WHAT IS EXPECTED
The records below are to be returned word for word, with pictures left out.

PROVIDED INFORMATION
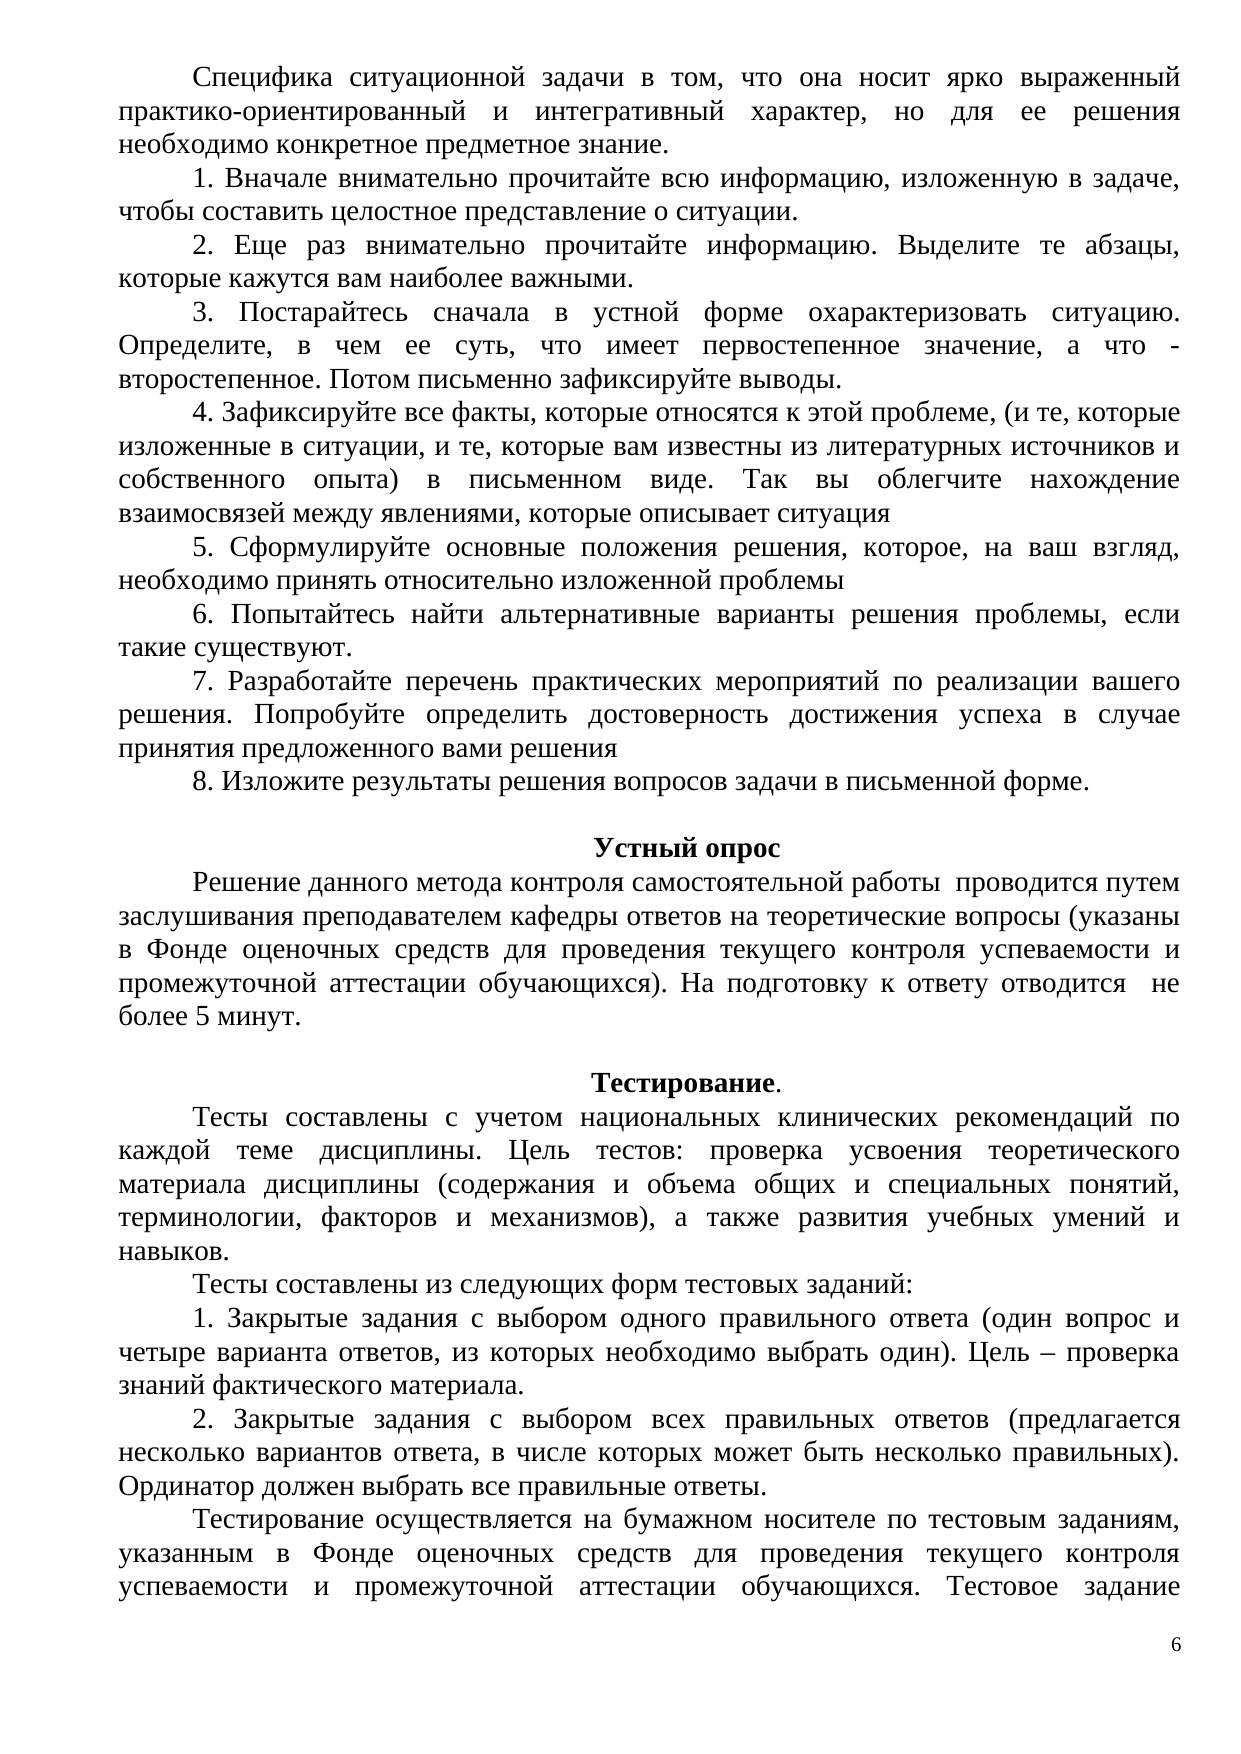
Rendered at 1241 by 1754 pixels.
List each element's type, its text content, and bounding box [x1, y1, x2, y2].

text 8. Изложите результаты решения вопросов задачи в письменной форме. [118, 763, 1181, 797]
text Устный опрос [118, 831, 1181, 864]
text 2. Еще раз внимательно прочитайте информацию. Выделите те абзацы, которые кажутся вам наиболее важными. [118, 227, 1181, 294]
text 6. Попытайтесь найти альтернативные варианты решения проблемы, если такие существуют. [118, 596, 1181, 663]
text Специфика ситуационной задачи в том, что она носит ярко выраженный практико-ориентированный и интегративный характер, но для ее решения необходимо конкретное предметное знание. [118, 59, 1181, 160]
text 7. Разработайте перечень практических мероприятий по реализации вашего решения. Попробуйте определить достоверность достижения успеха в случае принятия предложенного вами решения [118, 663, 1181, 763]
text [118, 1501, 1181, 1602]
text 5. Сформулируйте основные положения решения, которое, на ваш взгляд, необходимо принять относительно изложенной проблемы [118, 529, 1181, 596]
text 1. Закрытые задания с выбором одного правильного ответа (один вопрос и четыре варианта ответов, из которых необходимо выбрать один). Цель – проверка знаний фактического материала. [118, 1300, 1181, 1401]
text Решение данного метода контроля самостоятельной работы проводится путем заслушивания преподавателем кафедры ответов на теоретические вопросы (указаны в Фонде оценочных средств для проведения текущего контроля успеваемости и промежуточной аттестации обучающихся). На подготовку к ответу отводится не более 5 минут. [118, 864, 1181, 1032]
text Тестирование. [118, 1065, 1181, 1099]
text 2. Закрытые задания с выбором всех правильных ответов (предлагается несколько вариантов ответа, в числе которых может быть несколько правильных). Ординатор должен выбрать все правильные ответы. [118, 1401, 1181, 1501]
text 4. Зафиксируйте все факты, которые относятся к этой проблеме, (и те, которые изложенные в ситуации, и те, которые вам известны из литературных источников и собственного опыта) в письменном виде. Так вы облегчите нахождение взаимосвязей между явлениями, которые описывает ситуация [118, 394, 1181, 529]
text 3. Постарайтесь сначала в устной форме охарактеризовать ситуацию. Определите, в чем ее суть, что имеет первостепенное значение, а что - второстепенное. Потом письменно зафиксируйте выводы. [118, 294, 1181, 394]
text Тесты составлены из следующих форм тестовых заданий: [118, 1267, 1181, 1300]
text Тесты составлены с учетом национальных клинических рекомендаций по каждой теме дисциплины. Цель тестов: проверка усвоения теоретического материала дисциплины (содержания и объема общих и специальных понятий, терминологии, факторов и механизмов), а также развития учебных умений и навыков. [118, 1099, 1181, 1267]
text 1. Вначале внимательно прочитайте всю информацию, изложенную в задаче, чтобы составить целостное представление о ситуации. [118, 160, 1181, 227]
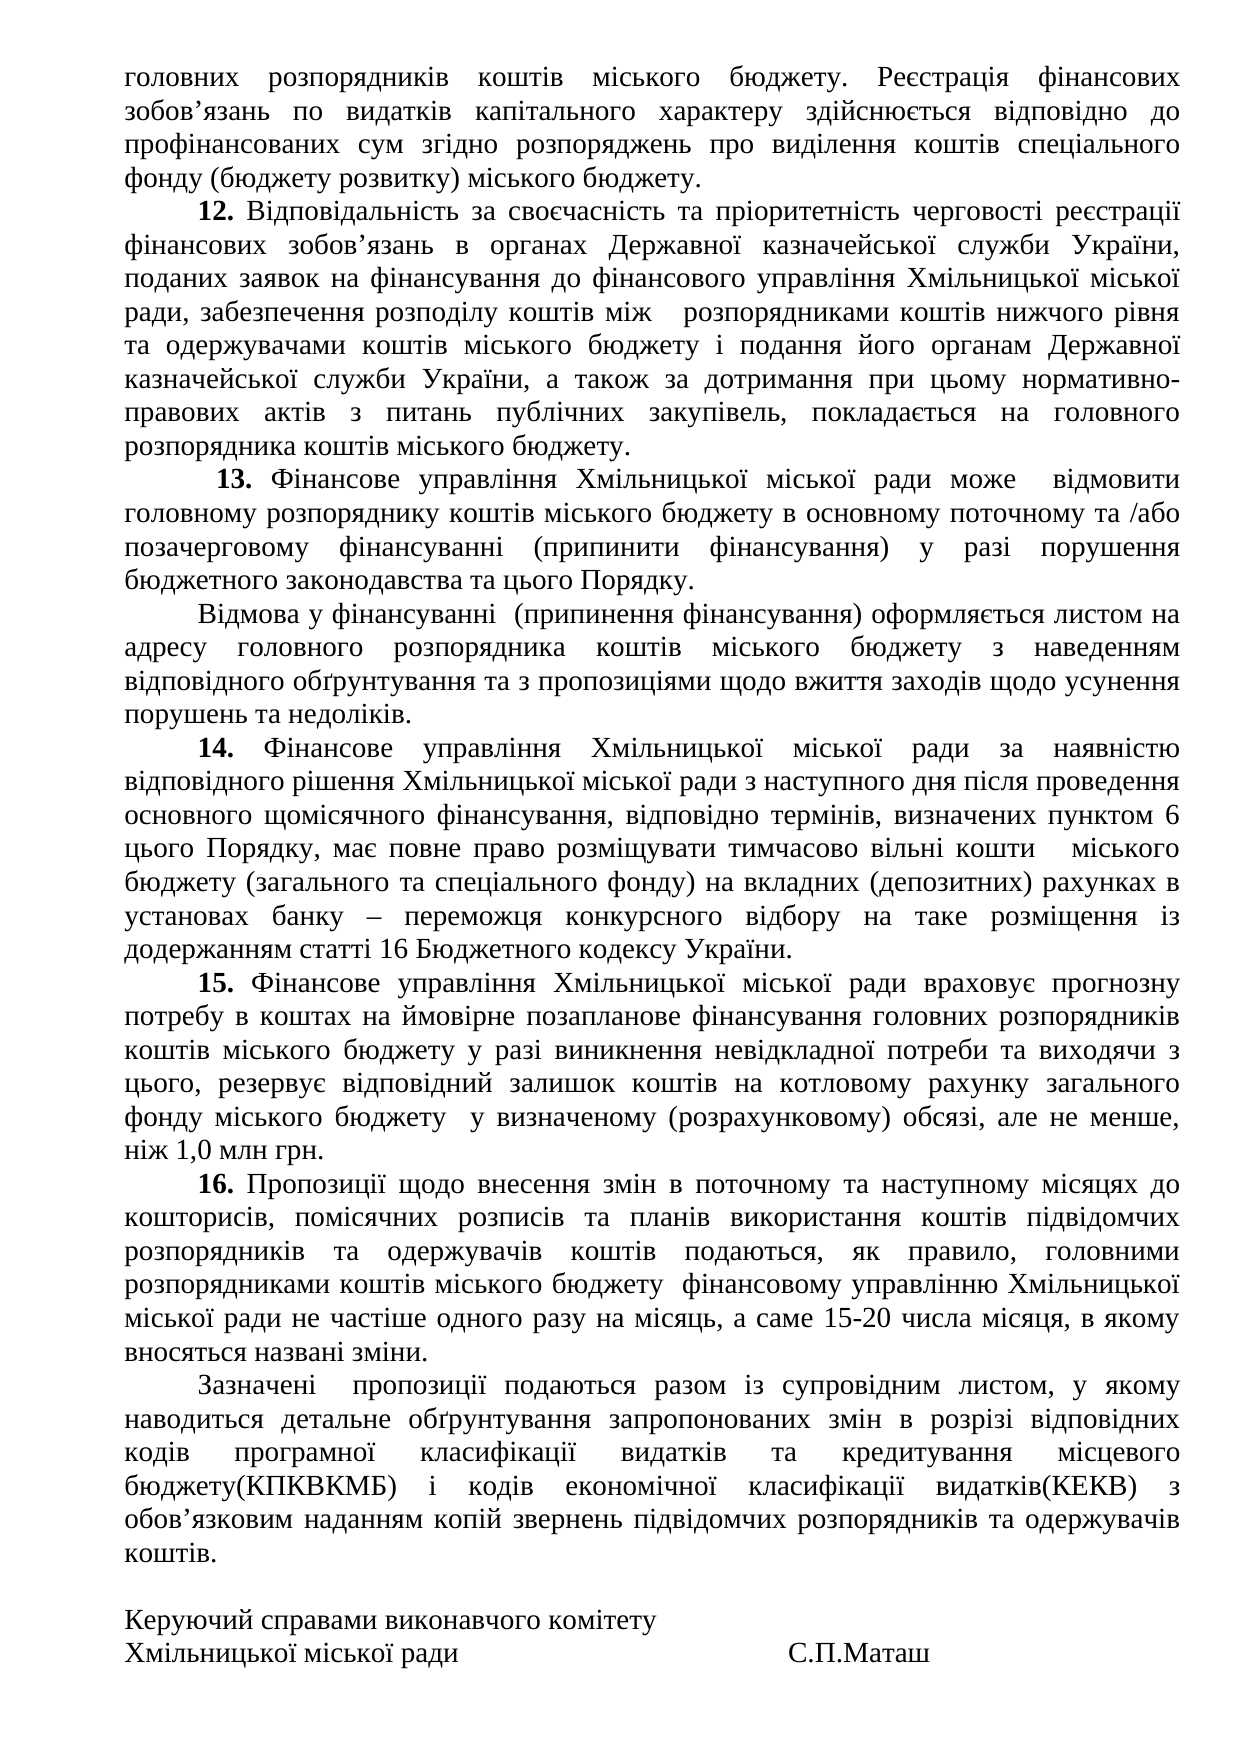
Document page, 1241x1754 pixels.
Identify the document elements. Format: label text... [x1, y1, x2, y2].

text Відмова у фінансуванні (припинення фінансування) оформляється листом на адресу головного розпорядника коштів міського бюджету з наведенням відповідного обґрунтування та з пропозиціями щодо вжиття заходів щодо усунення порушень та недоліків. [124, 596, 1181, 730]
text Керуючий справами виконавчого комітету [124, 1602, 1181, 1636]
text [124, 59, 1181, 193]
text 15. Фінансове управління Хмільницької міської ради враховує прогнозну потребу в коштах на ймовірне позапланове фінансування головних розпорядників коштів міського бюджету у разі виникнення невідкладної потреби та виходячи з цього, резервує відповідний залишок коштів на котловому рахунку загального фонду міського бюджету у визначеному (розрахунковому) обсязі, але не менше, ніж 1,0 млн грн. [124, 965, 1181, 1166]
text Зазначені пропозиції подаються разом із супровідним листом, у якому наводиться детальне обґрунтування запропонованих змін в розрізі відповідних кодів програмної класифікації видатків та кредитування місцевого бюджету(КПКВКМБ) і кодів економічної класифікації видатків(КЕКВ) з обов’язковим наданням копій звернень підвідомчих розпорядників та одержувачів коштів. [124, 1367, 1181, 1568]
text 13. Фінансове управління Хмільницької міської ради може відмовити головному розпоряднику коштів міського бюджету в основному поточному та /або позачерговому фінансуванні (припинити фінансування) у разі порушення бюджетного законодавства та цього Порядку. [124, 462, 1181, 596]
text Хмільницької міської ради С.П.Маташ [124, 1636, 1181, 1669]
text 14. Фінансове управління Хмільницької міської ради за наявністю відповідного рішення Хмільницької міської ради з наступного дня після проведення основного щомісячного фінансування, відповідно термінів, визначених пунктом 6 цього Порядку, має повне право розміщувати тимчасово вільні кошти міського бюджету (загального та спеціального фонду) на вкладних (депозитних) рахунках в установах банку – переможця конкурсного відбору на таке розміщення із додержанням статті 16 Бюджетного кодексу України. [124, 730, 1181, 965]
text 12. Відповідальність за своєчасність та пріоритетність черговості реєстрації фінансових зобов’язань в органах Державної казначейської служби України, поданих заявок на фінансування до фінансового управління Хмільницької міської ради, забезпечення розподілу коштів між розпорядниками коштів нижчого рівня та одержувачами коштів міського бюджету і подання його органам Державної казначейської служби України, а також за дотримання при цьому нормативно-правових актів з питань публічних закупівель, покладається на головного розпорядника коштів міського бюджету. [124, 193, 1181, 462]
text 16. Пропозиції щодо внесення змін в поточному та наступному місяцях до кошторисів, помісячних розписів та планів використання коштів підвідомчих розпорядників та одержувачів коштів подаються, як правило, головними розпорядниками коштів міського бюджету фінансовому управлінню Хмільницької міської ради не частіше одного разу на місяць, а саме 15-20 числа місяця, в якому вносяться названі зміни. [124, 1166, 1181, 1367]
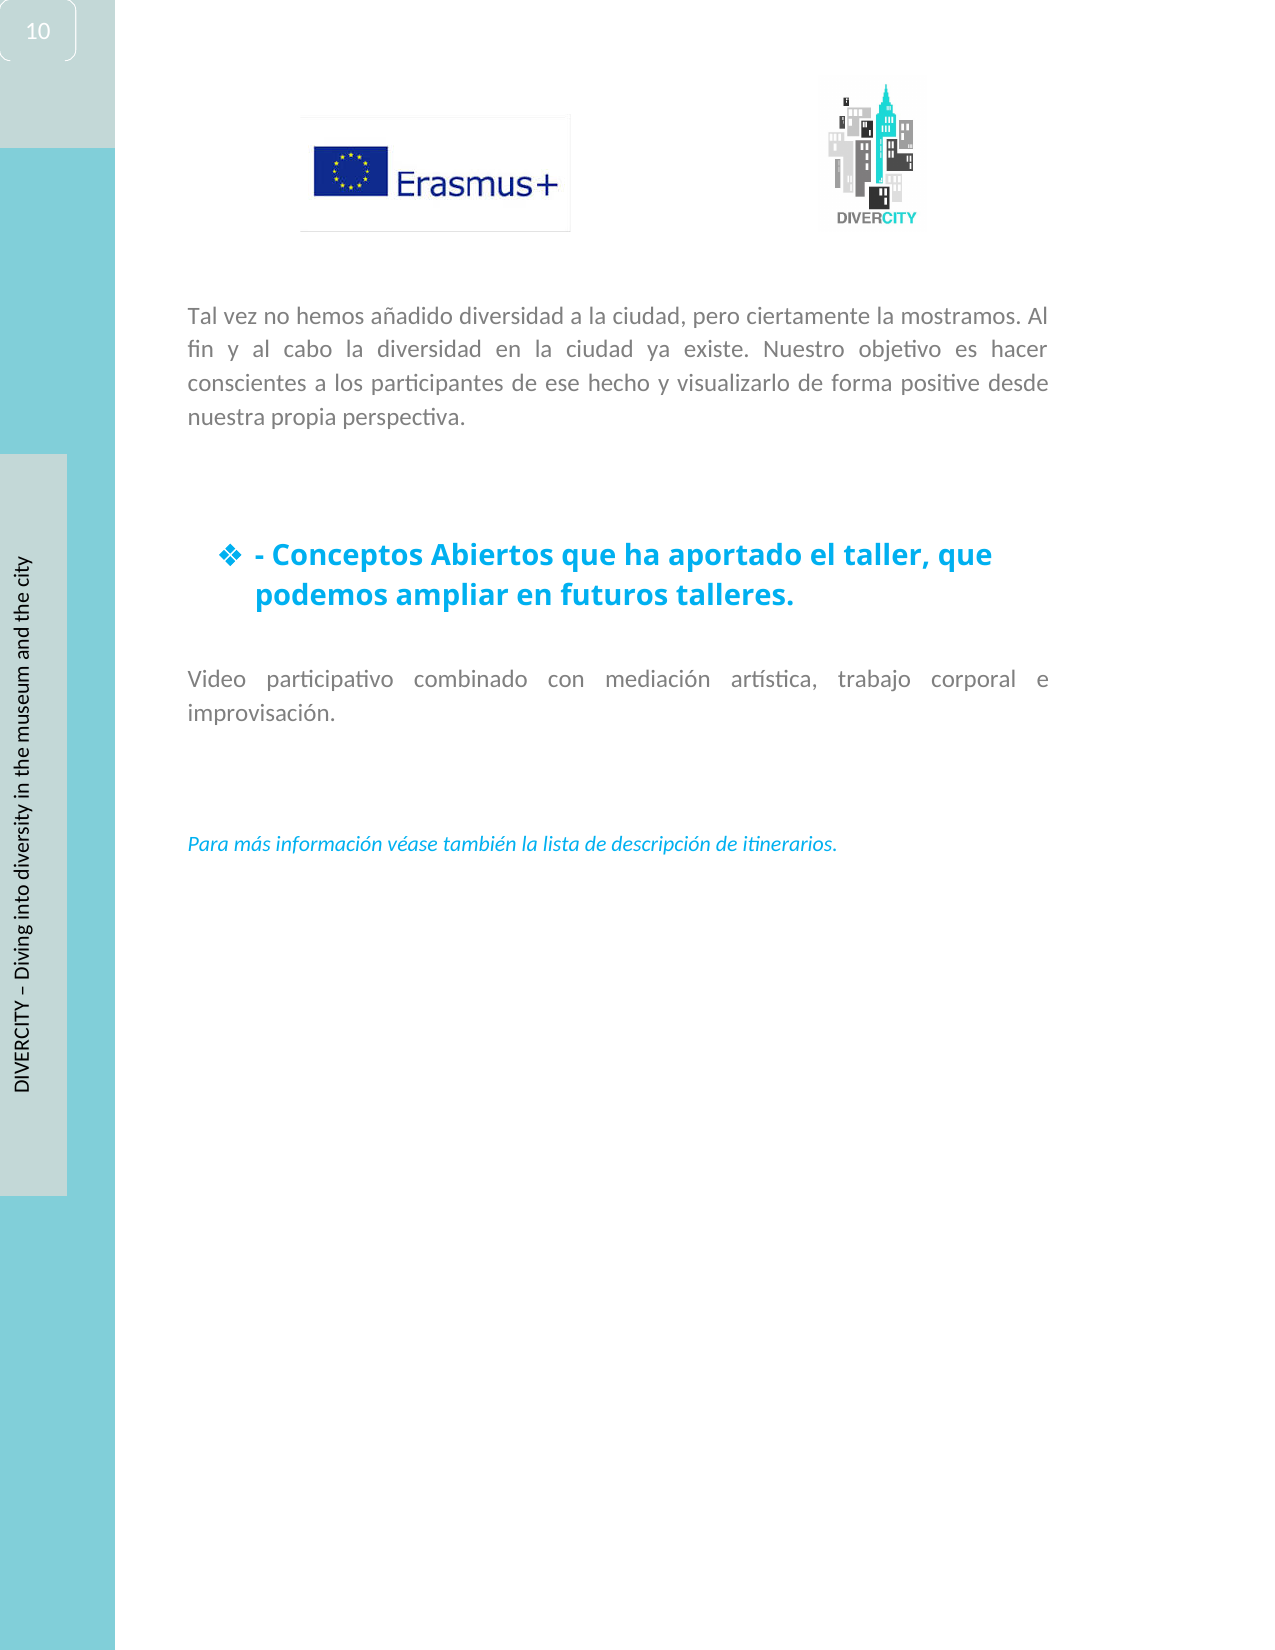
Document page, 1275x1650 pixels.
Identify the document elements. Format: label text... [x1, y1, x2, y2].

ANSWER BELOW
Rendered at 1241 by 1754 pixels.
List each element's type, its text content, and bounding box [x1, y1, x2, y2].

text 8. Изложите результаты решения вопросов задачи в письменной форме. [118, 763, 1181, 797]
text Устный опрос [118, 831, 1181, 864]
text 2. Еще раз внимательно прочитайте информацию. Выделите те абзацы, которые кажутся вам наиболее важными. [118, 227, 1181, 294]
text 6. Попытайтесь найти альтернативные варианты решения проблемы, если такие существуют. [118, 596, 1181, 663]
text Специфика ситуационной задачи в том, что она носит ярко выраженный практико-ориентированный и интегративный характер, но для ее решения необходимо конкретное предметное знание. [118, 59, 1181, 160]
text 7. Разработайте перечень практических мероприятий по реализации вашего решения. Попробуйте определить достоверность достижения успеха в случае принятия предложенного вами решения [118, 663, 1181, 763]
text [118, 1501, 1181, 1602]
text 5. Сформулируйте основные положения решения, которое, на ваш взгляд, необходимо принять относительно изложенной проблемы [118, 529, 1181, 596]
text 1. Закрытые задания с выбором одного правильного ответа (один вопрос и четыре варианта ответов, из которых необходимо выбрать один). Цель – проверка знаний фактического материала. [118, 1300, 1181, 1401]
text Решение данного метода контроля самостоятельной работы проводится путем заслушивания преподавателем кафедры ответов на теоретические вопросы (указаны в Фонде оценочных средств для проведения текущего контроля успеваемости и промежуточной аттестации обучающихся). На подготовку к ответу отводится не более 5 минут. [118, 864, 1181, 1032]
text Тестирование. [118, 1065, 1181, 1099]
text 2. Закрытые задания с выбором всех правильных ответов (предлагается несколько вариантов ответа, в числе которых может быть несколько правильных). Ординатор должен выбрать все правильные ответы. [118, 1401, 1181, 1501]
text 4. Зафиксируйте все факты, которые относятся к этой проблеме, (и те, которые изложенные в ситуации, и те, которые вам известны из литературных источников и собственного опыта) в письменном виде. Так вы облегчите нахождение взаимосвязей между явлениями, которые описывает ситуация [118, 394, 1181, 529]
text 3. Постарайтесь сначала в устной форме охарактеризовать ситуацию. Определите, в чем ее суть, что имеет первостепенное значение, а что - второстепенное. Потом письменно зафиксируйте выводы. [118, 294, 1181, 394]
text Тесты составлены из следующих форм тестовых заданий: [118, 1267, 1181, 1300]
text Тесты составлены с учетом национальных клинических рекомендаций по каждой теме дисциплины. Цель тестов: проверка усвоения теоретического материала дисциплины (содержания и объема общих и специальных понятий, терминологии, факторов и механизмов), а также развития учебных умений и навыков. [118, 1099, 1181, 1267]
text 1. Вначале внимательно прочитайте всю информацию, изложенную в задаче, чтобы составить целостное представление о ситуации. [118, 160, 1181, 227]
Document page, 1241x1754 pixels.
Identify the document elements. Format: label text... [x1, y1, x2, y2].

text Відмова у фінансуванні (припинення фінансування) оформляється листом на адресу головного розпорядника коштів міського бюджету з наведенням відповідного обґрунтування та з пропозиціями щодо вжиття заходів щодо усунення порушень та недоліків. [124, 596, 1181, 730]
text Керуючий справами виконавчого комітету [124, 1602, 1181, 1636]
text [124, 59, 1181, 193]
text 15. Фінансове управління Хмільницької міської ради враховує прогнозну потребу в коштах на ймовірне позапланове фінансування головних розпорядників коштів міського бюджету у разі виникнення невідкладної потреби та виходячи з цього, резервує відповідний залишок коштів на котловому рахунку загального фонду міського бюджету у визначеному (розрахунковому) обсязі, але не менше, ніж 1,0 млн грн. [124, 965, 1181, 1166]
text Зазначені пропозиції подаються разом із супровідним листом, у якому наводиться детальне обґрунтування запропонованих змін в розрізі відповідних кодів програмної класифікації видатків та кредитування місцевого бюджету(КПКВКМБ) і кодів економічної класифікації видатків(КЕКВ) з обов’язковим наданням копій звернень підвідомчих розпорядників та одержувачів коштів. [124, 1367, 1181, 1568]
text 13. Фінансове управління Хмільницької міської ради може відмовити головному розпоряднику коштів міського бюджету в основному поточному та /або позачерговому фінансуванні (припинити фінансування) у разі порушення бюджетного законодавства та цього Порядку. [124, 462, 1181, 596]
text Хмільницької міської ради С.П.Маташ [124, 1636, 1181, 1669]
text 14. Фінансове управління Хмільницької міської ради за наявністю відповідного рішення Хмільницької міської ради з наступного дня після проведення основного щомісячного фінансування, відповідно термінів, визначених пунктом 6 цього Порядку, має повне право розміщувати тимчасово вільні кошти міського бюджету (загального та спеціального фонду) на вкладних (депозитних) рахунках в установах банку – переможця конкурсного відбору на таке розміщення із додержанням статті 16 Бюджетного кодексу України. [124, 730, 1181, 965]
text 12. Відповідальність за своєчасність та пріоритетність черговості реєстрації фінансових зобов’язань в органах Державної казначейської служби України, поданих заявок на фінансування до фінансового управління Хмільницької міської ради, забезпечення розподілу коштів між розпорядниками коштів нижчого рівня та одержувачами коштів міського бюджету і подання його органам Державної казначейської служби України, а також за дотримання при цьому нормативно-правових актів з питань публічних закупівель, покладається на головного розпорядника коштів міського бюджету. [124, 193, 1181, 462]
text 16. Пропозиції щодо внесення змін в поточному та наступному місяцях до кошторисів, помісячних розписів та планів використання коштів підвідомчих розпорядників та одержувачів коштів подаються, як правило, головними розпорядниками коштів міського бюджету фінансовому управлінню Хмільницької міської ради не частіше одного разу на місяць, а саме 15-20 числа місяця, в якому вносяться названі зміни. [124, 1166, 1181, 1367]
Document page, 1275x1650 pixels.
Identify the document elements. Format: label text... [x1, y1, x2, y2].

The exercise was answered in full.